Cline supports the following Groq models:

#### Featured Models

* `moonshotai/kimi-k2-instruct-0905` (Default) - Kimi K2 September update with 262K context and prompt caching ($0.60/$2.50 per 1M tokens)
* `moonshotai/kimi-k2-instruct` - Kimi K2 1T parameter model with prompt caching ($1.00/$3.00 per 1M tokens)
* `openai/gpt-oss-120b` - OpenAI's 120B open-weight MoE model ($0.15/$0.75 per 1M tokens)
* `openai/gpt-oss-20b` - OpenAI's compact 20B open-weight model ($0.10/$0.50 per 1M tokens)

#### Compound Models

* `compound-beta` - Hybrid architecture using Llama 4 Scout + Llama 3.3 70B for routing and tool use (free)
* `compound-beta-mini` - Lightweight compound model for faster inference (free)

#### Meta Llama Models

* `meta-llama/llama-4-maverick-17b-128e-instruct` - Llama 4 Maverick with 128 experts and vision support ($0.20/$0.60 per 1M tokens)
* `meta-llama/llama-4-scout-17b-16e-instruct` - Llama 4 Scout with 16 experts and vision support ($0.11/$0.34 per 1M tokens)
* `llama-3.3-70b-versatile` - Balanced performance with 131K context ($0.59/$0.79 per 1M tokens)
* `llama-3.1-8b-instant` - Fast inference with 131K context ($0.05/$0.08 per 1M tokens)

#### Reasoning Models

* `deepseek-r1-distill-llama-70b` - DeepSeek R1 reasoning distilled into Llama 70B ($0.75/$0.99 per 1M tokens)
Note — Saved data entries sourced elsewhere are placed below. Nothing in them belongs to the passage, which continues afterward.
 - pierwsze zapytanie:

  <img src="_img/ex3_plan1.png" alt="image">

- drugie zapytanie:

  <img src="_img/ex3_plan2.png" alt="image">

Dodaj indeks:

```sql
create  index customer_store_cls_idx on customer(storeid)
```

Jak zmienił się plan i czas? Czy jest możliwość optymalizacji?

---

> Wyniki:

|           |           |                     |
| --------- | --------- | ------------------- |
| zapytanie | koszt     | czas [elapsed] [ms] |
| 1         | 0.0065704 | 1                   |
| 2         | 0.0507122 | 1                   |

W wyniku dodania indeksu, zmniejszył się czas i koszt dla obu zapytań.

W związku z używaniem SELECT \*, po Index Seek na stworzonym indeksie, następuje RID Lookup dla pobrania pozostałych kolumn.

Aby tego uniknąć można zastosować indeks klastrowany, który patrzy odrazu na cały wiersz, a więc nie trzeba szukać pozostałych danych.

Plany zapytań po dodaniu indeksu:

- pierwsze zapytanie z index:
### Configuration in Cline

1. **Open Cline Settings:** Click the settings icon (⚙️) in the Cline panel.
2. **Select Provider:** Choose "Groq" from the "API Provider" dropdown.
3. **Enter API Key:** Paste your Groq API key into the "Groq API Key" field.
4. **Select Model:** Choose your desired model from the "Model" dropdown.
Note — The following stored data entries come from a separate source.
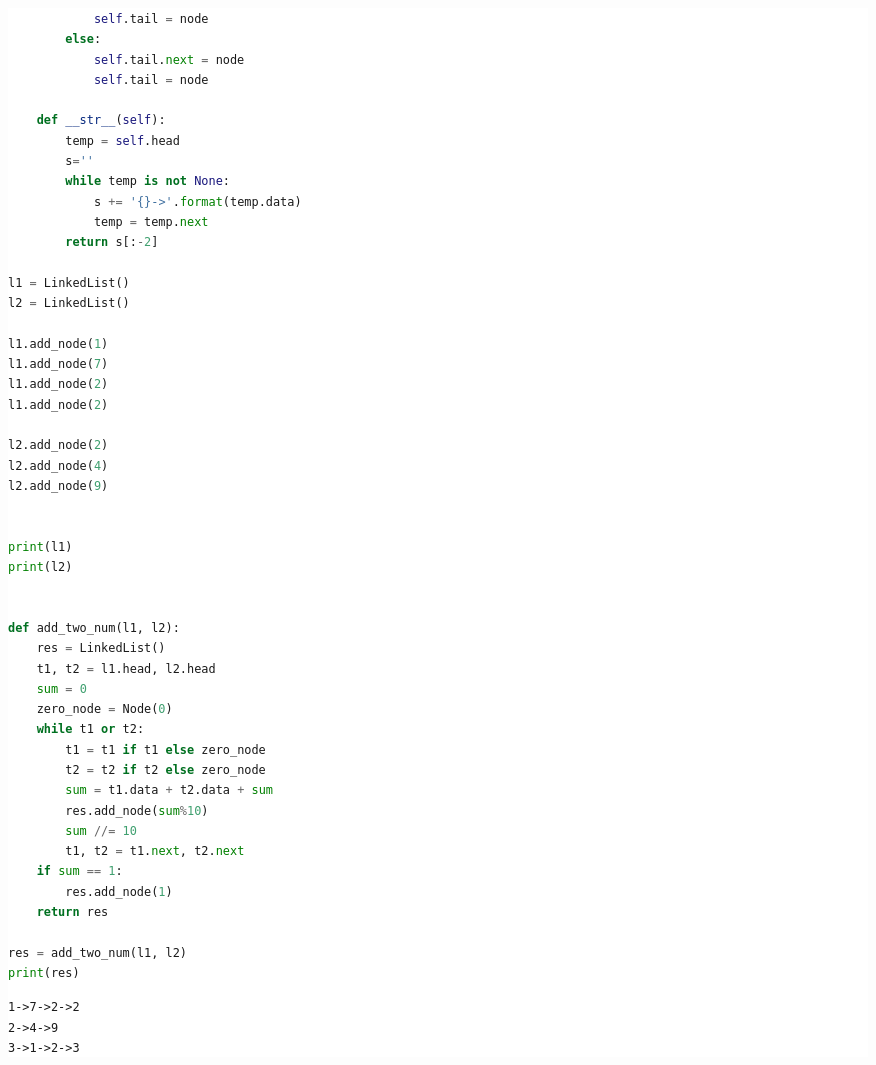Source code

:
 ```python
            self.tail = node
        else:
            self.tail.next = node
            self.tail = node
    
    def __str__(self):
        temp = self.head
        s=''
        while temp is not None:
            s += '{}->'.format(temp.data)
            temp = temp.next
        return s[:-2]

l1 = LinkedList()
l2 = LinkedList()

l1.add_node(1)
l1.add_node(7)
l1.add_node(2)
l1.add_node(2)

l2.add_node(2)
l2.add_node(4)
l2.add_node(9)


print(l1)
print(l2)


def add_two_num(l1, l2):
    res = LinkedList()
    t1, t2 = l1.head, l2.head
    sum = 0
    zero_node = Node(0)
    while t1 or t2:
        t1 = t1 if t1 else zero_node
        t2 = t2 if t2 else zero_node
        sum = t1.data + t2.data + sum
        res.add_node(sum%10)
        sum //= 10
        t1, t2 = t1.next, t2.next
    if sum == 1:
        res.add_node(1)
    return res

res = add_two_num(l1, l2)
print(res)
```

    1->7->2->2
    2->4->9
    3->1->2->3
### Groq's Speed Revolution

Groq's LPU architecture delivers several key advantages over traditional GPU-based inference:

#### LPU Architecture

Unlike GPUs that are adapted from training workloads, Groq's LPU is purpose-built for inference. This eliminates architectural bottlenecks that create latency in traditional systems.

#### Unmatched Speed

* **Sub-millisecond latency** that stays consistent across traffic, regions, and workloads
* **Static scheduling** with pre-computed execution graphs eliminates runtime coordination delays
* **Tensor parallelism** optimized for low-latency single responses rather than high-throughput batching

#### Quality Without Tradeoffs

* **TruePoint numerics** reduce precision only in areas that don't affect accuracy
* **100-bit intermediate accumulation** ensures lossless computation
* **Strategic precision control** maintains quality while achieving 2-4× speedup over BF16

#### Memory Architecture

* **SRAM as primary storage** (not cache) with hundreds of megabytes on-chip
* **Eliminates DRAM/HBM latency** that plagues traditional accelerators
* **Enables true tensor parallelism** by splitting layers across multiple chips

Learn more about Groq's technology in their [LPU architecture blog post](https://groq.com/blog/inside-the-lpu-deconstructing-groq-speed).

### Special Features

#### Prompt Caching

The Kimi K2 model supports prompt caching, which can significantly reduce costs and latency for repeated prompts.

#### Vision Support

Select models support image inputs and vision capabilities. Check the model details in the Groq Console for specific capabilities.

#### Reasoning Models

Some models like DeepSeek variants offer enhanced reasoning capabilities with step-by-step thought processes.

### Tips and Notes

* **Model Selection:** Choose models based on your specific use case and performance requirements.
* **Speed Advantage:** Groq excels at single-request latency rather than high-throughput batch processing.
* **OSS Model Provider:** Groq hosts open-source models from multiple providers (OpenAI, Meta, DeepSeek, etc.) on their fast infrastructure.
* **Context Windows:** Most models offer large context windows (up to 131K tokens) for including substantial code and context.
* **Pricing:** Groq offers competitive pricing with their speed advantages. Check the [Groq Pricing](https://groq.com/pricing) page for current rates.
* **Rate Limits:** Groq has generous rate limits, but check their documentation for current limits based on your usage tier.